Un choix fort en symboles, Bernard Cazeneuve a réservé son premier déplacement en tant que chef du gouvernement aux soldats de l'opération Barkhane, la force française déployée au Sahel dans le cadre de la lutte anti-djihadiste et dont le QG se trouve à N'Djamena au Tchad. Le Premier Ministre semblant ainsi, dans la continuité de ses anciennes fonctions de Ministre de l'Intérieur, inscrire les enjeux sécuritaires au cœur de son action.
Mais il est vite revenu à des considérations politiciennes, en émettant le vœu que les rallonges budgétaires allouées à l'armée sous le mandat de François Hollande s'inscrivent dans la durée. « Notre pays devra continuer à faire des choix budgétaires ambitieux et lucides au profit de nos armées » a déclaré Bernard Cazeneuve, ajoutant qu'« aucun gouvernement ne pourra jamais s'exonérer d'une telle responsabilité ». Le Premier Ministre expliquant, non sans reprendre les mots du Président, que la France devait se « préparer à une guerre longue » contre le terrorisme.

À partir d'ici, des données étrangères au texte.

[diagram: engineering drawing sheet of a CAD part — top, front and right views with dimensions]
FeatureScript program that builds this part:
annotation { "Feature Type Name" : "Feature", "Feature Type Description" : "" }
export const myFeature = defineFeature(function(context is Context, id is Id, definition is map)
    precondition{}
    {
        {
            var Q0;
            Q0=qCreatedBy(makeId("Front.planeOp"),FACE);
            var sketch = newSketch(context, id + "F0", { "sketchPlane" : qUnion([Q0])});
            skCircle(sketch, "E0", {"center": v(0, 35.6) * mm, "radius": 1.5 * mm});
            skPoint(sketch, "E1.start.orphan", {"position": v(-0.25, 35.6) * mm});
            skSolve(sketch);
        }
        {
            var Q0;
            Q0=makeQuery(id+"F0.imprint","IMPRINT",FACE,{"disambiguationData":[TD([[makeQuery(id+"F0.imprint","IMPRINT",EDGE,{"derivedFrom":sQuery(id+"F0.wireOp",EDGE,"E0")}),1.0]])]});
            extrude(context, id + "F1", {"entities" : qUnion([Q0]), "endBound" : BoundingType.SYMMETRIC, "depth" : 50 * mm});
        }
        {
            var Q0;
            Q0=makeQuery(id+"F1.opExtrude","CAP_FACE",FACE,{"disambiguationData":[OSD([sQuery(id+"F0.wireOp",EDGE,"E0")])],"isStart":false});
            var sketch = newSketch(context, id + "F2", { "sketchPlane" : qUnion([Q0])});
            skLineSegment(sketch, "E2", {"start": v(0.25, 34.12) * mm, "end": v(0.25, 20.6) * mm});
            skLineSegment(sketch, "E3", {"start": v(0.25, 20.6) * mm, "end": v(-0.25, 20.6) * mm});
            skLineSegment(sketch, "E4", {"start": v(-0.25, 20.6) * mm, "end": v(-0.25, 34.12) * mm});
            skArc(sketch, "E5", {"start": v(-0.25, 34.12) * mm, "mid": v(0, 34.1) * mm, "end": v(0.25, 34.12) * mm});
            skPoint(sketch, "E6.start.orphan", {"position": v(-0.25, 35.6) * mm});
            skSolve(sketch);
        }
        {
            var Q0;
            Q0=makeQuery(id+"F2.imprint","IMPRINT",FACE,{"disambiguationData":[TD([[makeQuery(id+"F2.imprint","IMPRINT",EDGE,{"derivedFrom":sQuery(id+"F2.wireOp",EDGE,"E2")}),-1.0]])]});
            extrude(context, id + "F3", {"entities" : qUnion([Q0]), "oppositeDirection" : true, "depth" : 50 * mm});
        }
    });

Des déclarations que juge « électoralistes » le Général (2s) Jean-Vincent Brisset, directeur de recherches à l'Institut des Relations Internationales et Stratégiques (IRIS), spécialisé dans les questions de défense:
L'effort consenti en matière de Défense par la France s'élève à 3.8 milliards d'euros, répartis sur la période de 2015 — 2019. Pour l'année 2017, ce sont donc 600 millions d'euros d'augmentation factuelle (hors pensions) qui seront alloués au budget de Ballard, soient 32,7 milliards d'euros auxquels s'ajoutent 8,15 milliards au titre des pensions, analysent nos confrères de La Tribune. Un budget de la qui s'établit à 1,77 % du PIB national, contre les 2 % minimum imposés par l'OTAN.
Un budget, en hausse, sur lequel pèse le poids de la modernisation de la force de dissuasion nucléaire. Un programme au budget pharaonique de 50 milliards d'euros répartis sur 20 ans, soit 2.5 milliards d'euros par an qui s'ajoutent aux 3,3 à 3,5 milliards annuels que coûtent déjà l'équipement de la dissuasion nucléaire française (soit un peu moins de 10 % du budget de la Défense).
Des dépenses supplémentaires qui « imprègnent une grosse partie du budget » souligne Jean-Vincent Brisset:
« C'est un débat qui paraît difficile à régler, dans la mesure où il y a quand même un consensus au niveau des politiques sur la nécessité du nucléaire même si au niveau des stratèges, et des gens qui sont compétents sur le fait militaire, il y a beaucoup plus de doutes. »
Le nucléaire, ponctionne les crédits des OPEX, ou du moins ceux qui pourraient être alloués au renouvellement du matériel, désuet. Une anecdote des soldats, souvent reprise par les médias, étant que certains véhicules ont plus du double de l'âge de ceux qui les opèrent.
D'autant plus qu'au-delà de certaines opérations extérieures, que notre intervenant juge « discutables » comme la présence française au Liban (900 militaires et près d'une centaine de véhicules mobilisés), le personnel de l'armée est lourdement mis à contribution dans le cadre de l'opération Sentinelle. Mobilisés pour des opérations de réassurance de la population, les soldats n'ont plus de temps de repos ou simplement pour s'entraîner entre deux engagements. D'autant plus qu'au-delà de cette sollicitation supplémentaire du personnel, Sentinelle a également un coût financier.
« Vu du côté des militaires, l'essentiel c'est d'avoir du matériel correct en OPEX et le problème du politique c'est de faire de la communication sur Sentinelle et de faire dans le consensus sur le nucléaire. Ce n'est pas très coordonné… et ce sont les politiques qui décident ».
Des moyens toujours plus limités donc, qui vont de pair avec une sollicitation toujours plus grande de l'outil militaire tant sur le plan humain que matériel. C'est cette situation qui avait poussé le Général Pierre de Villiers — Chef d'État-major des armées — à sortir récemment de son droit de réserve « On ne gagne pas une guerre sans effort de guerre » avait-il déclaré dans les colonnes du quotidien Les Echos. Il estimait notamment que l'outil militaire français est basé sur un modèle « bon » mais « taillé au plus juste » et que « L'accélération du tempo des engagements et la multiplication des crises le mettent sous extrême tension et l'usent ».
Jean-Vincent Brisset, évoque d'autre part la « grande lassitude » des soldats du rang, notamment dû au fort absentéisme engendré par la mise en place du dispositif Sentinelle.